Ole Jorgen Haslestad, CEO of Yara International ASA, said that the project collaboration is a perfect fit to Yara’s agenda of developing sustainable solutions, creating value for us as a company as well as to society. We have to accept that businesses have to operate in a more sustainable way, and I believe innovative partnerships such as the one with Sahara Forest Project are vital to trigger this development. Innovation is essential to address the global challenges. The project creates a new approach to the combined issues of food, energy, fresh water and climate change.
Important to Qatar
The goals stated in Qatar’s National Vision of 2030, aim “to reduce the country’s economic dependency on hydro-carbon resources, develop environmental sustainability, and create a knowledge-based society”.
Sahara Forest Project offers commercial opportunities for renewable energy production and agricultural production in Qatar.
Current levels of Qatar’s domestic agricultural output satisfy no more than ten percent of total national food consumption needs. The Sahara Forest Project has offers demonstrated solutions to expand some of the domestic agriculture production to increase Qatar’s self- sufficiency.

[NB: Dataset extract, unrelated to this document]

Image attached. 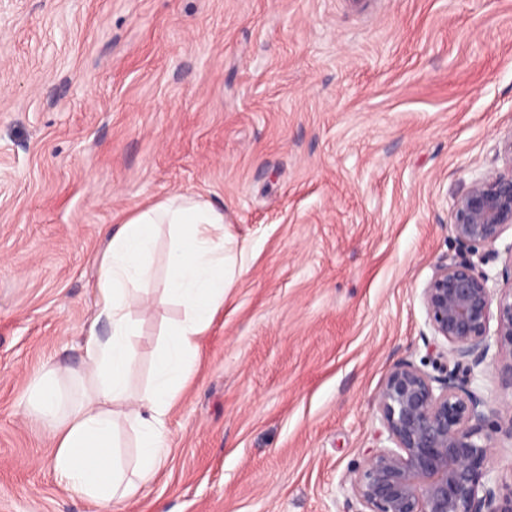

The Sahara Forest Project also contributes to meet Qatar’s expressed wish for research and studies for best practices and optimal use of resources in the agricultural sector.
Project in Jordan
In Jordan The Sahara Forest Project was first presented to His Majesty King Abdullah II in 2010. In January 2011 a Memorandum of Understanding was signed between the Aqaba Special Economic Zone Authority and The Sahara Forest Project in Am¬man, Jordan. This agreement committed Sahara For¬est Project to conducting three comprehensive stud¬ies in Jordan financed and supported by Norwegian authorities. The MoU also includes that the Aqaba Special Economic Zone Authority will facilitate 20 ha for a Test and Demonstration Centre and 200 ha for possible later expansion.